------ Document excerpt ------
Create tablespace slow

Desmodromic

unread,

Sep 7, 2011, 7:58:52 AM9/7/11

to

The following command to create a 14.6 GB tablespace took 19 minutes
to run. This strikes me as very slow. What are your experiences?

CREATE LARGE TABLESPACE "CREC_2011Q4_IDX" IN DATABASE PARTITION GROUP
IBMDEFAULTGROUP PAGESIZE 8192 MANAGED BY DATABASE USING (FILE '<LUN>/
CREC_2011Q4_IDX.01' 1914624) EXTENTSIZE 24 PREFETCHSIZE AUTOMATIC
BUFFERPOOL BP_IX_8K_CALL_REC AUTORESIZE YES INCREASESIZE 615168 K
MAXSIZE NONE NO FILE SYSTEM CACHING DROPPED TABLE RECOVERY ON;

The system is DB2 LUW 9.5 FP7 on Red Hat ELS 5.5. The underlying disk
storage is a NetApp filer.

I thought I would then see how dd performs with a file of the same
size being written to the same LUN using the command below:

dd if=/dev/zero of=<LUN>/emptyfile bs=8k count=1914624

Performance was better than the CREATE TABLESPACE command but not
great, taking an average of about 6 minutes over 3 runs.

I think I may have answered my own question here. This iostat output
was take during the dd command runs:

Device: rrqm/s wrqm/s r/s w/s rsec/s wsec/s avgrq-sz
avgqu-sz await svctm %util
sdb 0.00 18066.12 13.59 161.38 183.73 145819.98
834.43 148.21 834.62 5.96 104.20

Device: rrqm/s wrqm/s r/s w/s rsec/s wsec/s avgrq-sz
avgqu-sz await svctm %util
sdb 0.00 30114.54 18.07 239.10 224.75 243627.50
948.21 296.96 1133.86 7.64 196.48

Device: rrqm/s wrqm/s r/s w/s rsec/s wsec/s avgrq-sz
avgqu-sz await svctm %util
sdb 0.00 20727.59 14.90 164.26 168.57 167606.98
936.45 168.60 921.69 6.50 116.43

The await, svctm and %util values do not strike me as being great.

Interestingly, I ran a very similar CREATE TABLESPACE command on a
laptop running DB2 9.7 FP4 and Windows XP. The 14GB tablespace was
created in less than a second.

Can anyone shed any light on this?

I welcome your comments.

Thanks in advance.

Arthurccc

unread,

Sep 7, 2011, 10:48:39 AM9/7/11

to

Could you take out "NO FILE SYSTEM CACHING" from the command, then
take a try?

Arthur

Helmut Tessarek

unread,

Sep 7, 2011, 11:50:08 AM9/7/11

to

What type of filesystem are you using? ext3/ext4/xfs/jfs ?
------
→ Goal
Name every filesystem type mentioned in the thread about slow tablespace creation.
------ Record extracts ------
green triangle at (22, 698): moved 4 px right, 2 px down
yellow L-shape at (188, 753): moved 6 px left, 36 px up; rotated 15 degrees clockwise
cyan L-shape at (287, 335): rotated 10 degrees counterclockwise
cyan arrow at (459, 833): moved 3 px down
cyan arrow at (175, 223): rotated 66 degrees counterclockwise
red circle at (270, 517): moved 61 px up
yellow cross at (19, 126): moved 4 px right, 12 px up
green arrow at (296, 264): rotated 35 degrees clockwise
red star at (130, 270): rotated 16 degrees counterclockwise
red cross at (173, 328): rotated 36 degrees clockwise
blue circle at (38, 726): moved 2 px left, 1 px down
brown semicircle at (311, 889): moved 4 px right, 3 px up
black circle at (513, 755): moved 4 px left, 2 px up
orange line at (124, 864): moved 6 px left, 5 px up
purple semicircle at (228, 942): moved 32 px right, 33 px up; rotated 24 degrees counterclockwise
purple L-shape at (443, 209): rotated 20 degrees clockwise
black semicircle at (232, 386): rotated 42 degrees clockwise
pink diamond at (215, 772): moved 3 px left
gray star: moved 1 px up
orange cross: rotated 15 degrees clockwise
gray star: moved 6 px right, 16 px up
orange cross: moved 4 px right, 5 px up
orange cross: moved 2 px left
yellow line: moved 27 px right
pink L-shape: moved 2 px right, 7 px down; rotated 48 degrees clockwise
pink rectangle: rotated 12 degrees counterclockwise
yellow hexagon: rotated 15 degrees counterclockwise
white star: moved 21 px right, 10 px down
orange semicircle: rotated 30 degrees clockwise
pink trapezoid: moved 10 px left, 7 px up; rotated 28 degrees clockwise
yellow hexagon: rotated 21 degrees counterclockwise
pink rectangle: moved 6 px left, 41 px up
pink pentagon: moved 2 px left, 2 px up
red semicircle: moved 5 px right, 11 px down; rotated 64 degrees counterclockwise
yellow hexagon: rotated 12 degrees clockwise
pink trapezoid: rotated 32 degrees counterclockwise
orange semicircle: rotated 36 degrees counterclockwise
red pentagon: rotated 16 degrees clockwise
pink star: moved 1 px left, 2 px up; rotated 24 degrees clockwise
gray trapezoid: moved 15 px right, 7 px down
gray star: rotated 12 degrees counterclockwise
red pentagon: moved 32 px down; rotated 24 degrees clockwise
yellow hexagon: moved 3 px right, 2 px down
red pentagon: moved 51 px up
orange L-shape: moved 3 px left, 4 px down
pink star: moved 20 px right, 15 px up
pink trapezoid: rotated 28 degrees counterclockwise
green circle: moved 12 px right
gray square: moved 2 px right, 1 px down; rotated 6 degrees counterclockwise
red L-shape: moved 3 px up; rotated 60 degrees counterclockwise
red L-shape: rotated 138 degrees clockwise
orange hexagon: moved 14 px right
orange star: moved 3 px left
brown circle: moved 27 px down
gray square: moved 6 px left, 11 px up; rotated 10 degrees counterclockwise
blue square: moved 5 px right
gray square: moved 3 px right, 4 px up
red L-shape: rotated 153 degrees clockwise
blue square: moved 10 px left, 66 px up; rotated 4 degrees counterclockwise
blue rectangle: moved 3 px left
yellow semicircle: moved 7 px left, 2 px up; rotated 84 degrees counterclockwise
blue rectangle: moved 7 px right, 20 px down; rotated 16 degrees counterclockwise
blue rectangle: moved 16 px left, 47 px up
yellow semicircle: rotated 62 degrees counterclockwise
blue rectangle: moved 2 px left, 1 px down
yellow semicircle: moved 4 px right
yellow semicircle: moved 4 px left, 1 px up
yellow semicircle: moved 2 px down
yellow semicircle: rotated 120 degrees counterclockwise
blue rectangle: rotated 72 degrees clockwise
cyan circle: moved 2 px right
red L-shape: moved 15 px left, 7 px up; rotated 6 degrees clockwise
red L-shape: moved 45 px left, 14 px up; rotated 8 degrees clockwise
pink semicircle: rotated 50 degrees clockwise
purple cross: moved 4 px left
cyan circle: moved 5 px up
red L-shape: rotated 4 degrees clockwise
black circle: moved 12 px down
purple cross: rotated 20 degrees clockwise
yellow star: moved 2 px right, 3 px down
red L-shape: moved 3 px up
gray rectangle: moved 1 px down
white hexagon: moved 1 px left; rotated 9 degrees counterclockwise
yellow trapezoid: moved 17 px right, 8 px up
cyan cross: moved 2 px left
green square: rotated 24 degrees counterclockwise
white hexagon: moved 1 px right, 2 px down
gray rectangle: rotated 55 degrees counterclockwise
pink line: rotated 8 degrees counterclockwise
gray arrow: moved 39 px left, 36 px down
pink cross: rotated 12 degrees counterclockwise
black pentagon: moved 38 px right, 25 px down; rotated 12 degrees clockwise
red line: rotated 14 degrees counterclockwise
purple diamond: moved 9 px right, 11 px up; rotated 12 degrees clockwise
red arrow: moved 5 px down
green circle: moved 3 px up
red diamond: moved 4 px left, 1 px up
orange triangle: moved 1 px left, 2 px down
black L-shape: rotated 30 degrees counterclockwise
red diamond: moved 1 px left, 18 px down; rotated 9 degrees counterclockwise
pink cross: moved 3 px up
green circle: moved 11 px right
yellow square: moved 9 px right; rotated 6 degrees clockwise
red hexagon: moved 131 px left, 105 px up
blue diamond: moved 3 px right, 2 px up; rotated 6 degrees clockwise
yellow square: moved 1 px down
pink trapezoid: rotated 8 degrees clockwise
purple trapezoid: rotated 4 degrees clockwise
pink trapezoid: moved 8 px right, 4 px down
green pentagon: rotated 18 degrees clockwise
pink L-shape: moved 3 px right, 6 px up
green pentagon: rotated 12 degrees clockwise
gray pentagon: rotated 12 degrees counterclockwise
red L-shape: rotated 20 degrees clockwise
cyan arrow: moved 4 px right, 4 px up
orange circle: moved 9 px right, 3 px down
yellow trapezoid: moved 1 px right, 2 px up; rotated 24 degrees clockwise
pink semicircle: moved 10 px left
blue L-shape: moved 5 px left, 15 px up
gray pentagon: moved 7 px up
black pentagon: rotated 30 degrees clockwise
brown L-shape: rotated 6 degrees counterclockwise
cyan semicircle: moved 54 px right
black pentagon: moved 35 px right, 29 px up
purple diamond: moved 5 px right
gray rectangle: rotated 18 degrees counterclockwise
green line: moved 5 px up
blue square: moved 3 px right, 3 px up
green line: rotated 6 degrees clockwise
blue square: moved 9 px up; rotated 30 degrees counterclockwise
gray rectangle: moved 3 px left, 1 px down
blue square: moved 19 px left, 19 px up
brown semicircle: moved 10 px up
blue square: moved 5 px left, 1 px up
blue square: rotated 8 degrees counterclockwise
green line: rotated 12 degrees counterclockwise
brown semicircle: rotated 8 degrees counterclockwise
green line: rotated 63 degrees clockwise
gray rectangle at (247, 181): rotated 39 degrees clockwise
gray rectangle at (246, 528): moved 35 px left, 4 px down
------
→ Task result
ext3, ext4, xfs, jfs